Johann Abraham Schneider: Three Flute Concertos

Johann Abraham Schneider: Three Flute Concertos

555 390-2 (cpo, CD)

DDD
FIRST RELEASE (6 May 2022)

Playing time: 75'01"
Tracks: 9
Booklet pages: 20
℗ 2022 Classic Produktion Osnabrück
© 2022 Classic Produktion Osnabrück
Main country of recording: Germany
Country of manufacture: Germany
Reviewer: Gerald Fenech
Review of Johann Abraham Schneider: Three Flute Concertos published on 4 June 2022

Gaby Pas-Van Riet, flute
Württembergisches Kammerorchester Heilbronn
Johannes Moesus, conductor

Georg Abraham Schneider (1770-1839):

Concerto for Flute and Orchestra Op 53 in A minor
1 Allegro moderato
2 Adagio
3 Rondo. Allegretto

Concerto for Flute and Orchestra Op 12 in G
4 Allegro
5 Romance
6 Rondo

Concerto for Flute & Orchestra Op 63 in E minor
7 Allegro maestoso
8 Adagio
9 Allegro

Recorded 1-4 July 2020 at Flina Flein, Heilbronn, Baden-Württemberg, Germany.

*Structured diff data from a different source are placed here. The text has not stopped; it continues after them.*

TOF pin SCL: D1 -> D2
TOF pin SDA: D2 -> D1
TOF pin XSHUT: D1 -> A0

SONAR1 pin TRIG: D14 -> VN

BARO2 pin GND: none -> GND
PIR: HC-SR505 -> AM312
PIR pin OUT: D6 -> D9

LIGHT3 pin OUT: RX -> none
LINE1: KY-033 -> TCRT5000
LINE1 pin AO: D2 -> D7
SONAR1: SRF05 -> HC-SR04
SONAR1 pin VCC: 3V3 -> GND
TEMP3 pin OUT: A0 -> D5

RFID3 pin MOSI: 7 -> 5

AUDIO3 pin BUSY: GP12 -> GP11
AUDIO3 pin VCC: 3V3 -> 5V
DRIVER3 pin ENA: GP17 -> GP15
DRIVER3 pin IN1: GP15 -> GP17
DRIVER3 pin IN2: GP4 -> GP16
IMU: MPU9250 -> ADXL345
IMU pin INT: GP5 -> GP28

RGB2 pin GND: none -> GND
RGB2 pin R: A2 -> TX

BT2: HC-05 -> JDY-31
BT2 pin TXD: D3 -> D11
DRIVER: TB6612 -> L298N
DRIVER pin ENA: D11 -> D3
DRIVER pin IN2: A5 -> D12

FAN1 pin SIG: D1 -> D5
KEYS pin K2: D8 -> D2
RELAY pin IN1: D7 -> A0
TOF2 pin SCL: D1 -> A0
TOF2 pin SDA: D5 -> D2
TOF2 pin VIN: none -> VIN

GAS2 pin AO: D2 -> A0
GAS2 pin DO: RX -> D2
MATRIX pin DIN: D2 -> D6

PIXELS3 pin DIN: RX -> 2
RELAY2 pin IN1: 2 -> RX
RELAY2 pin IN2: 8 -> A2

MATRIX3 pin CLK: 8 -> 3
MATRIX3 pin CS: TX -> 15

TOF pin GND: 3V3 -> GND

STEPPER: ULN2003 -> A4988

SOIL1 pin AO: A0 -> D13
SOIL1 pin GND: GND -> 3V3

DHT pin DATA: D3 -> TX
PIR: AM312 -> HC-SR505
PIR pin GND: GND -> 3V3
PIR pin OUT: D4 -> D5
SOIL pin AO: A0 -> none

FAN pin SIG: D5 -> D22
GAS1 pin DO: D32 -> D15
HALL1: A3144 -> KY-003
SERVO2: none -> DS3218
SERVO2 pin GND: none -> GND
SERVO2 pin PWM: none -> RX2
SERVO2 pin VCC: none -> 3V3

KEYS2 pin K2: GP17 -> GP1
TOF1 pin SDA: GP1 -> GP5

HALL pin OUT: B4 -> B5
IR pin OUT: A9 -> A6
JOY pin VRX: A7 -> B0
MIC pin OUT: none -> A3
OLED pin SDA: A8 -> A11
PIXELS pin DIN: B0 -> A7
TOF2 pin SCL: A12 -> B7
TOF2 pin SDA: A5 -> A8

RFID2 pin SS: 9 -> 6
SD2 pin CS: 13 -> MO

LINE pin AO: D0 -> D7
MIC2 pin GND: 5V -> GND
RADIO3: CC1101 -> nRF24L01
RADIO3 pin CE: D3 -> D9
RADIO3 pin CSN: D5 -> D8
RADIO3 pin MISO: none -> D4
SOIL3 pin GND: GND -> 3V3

Georg Abraham Schneider was born in Darmstadt in the same year as Beethoven. His musical talent became apparent at a very early age, and after an educational trip to Rheinsberg, he was engaged by Prince Heinrich of Prussia as a horn player for the Rheinsberg Chapel. The composer Schneider is a representative of the spirit of Haydn and Mozart, who wanted to be understood as their preserver. In the reviews, he was attested to compositional skill and a dignified artistry that was committed to the bourgeois taste of the time. Schneider wrote a remarkably large number of compositions for flute, including four flute concertos, about ninety flute duets and sixty quartets for flute and string trio. The charming, very light-hearted, three-movement Flute Concerto Op 12 is in classical concerto form, and the Mozart model is clearly audible. His Concerto Op 53 conforms to the classical scheme of the instrumental concerto, with ample opportunity for soloist Gaby Pas-Van Riet to display her virtuosity. The work charms with lovely delicate themes that offer the flute every opportunity toexplore the instrument's tonal spectrum. In the Concerto Op 63, printed in Leipzig in 1812, the orchestra is augmented with two trumpets and timpani in addition to the double instrumentation of oboes, bassoons and horns. Schneider here demonstrates his ability to orchestrate a concerto well and to use the winds effectively.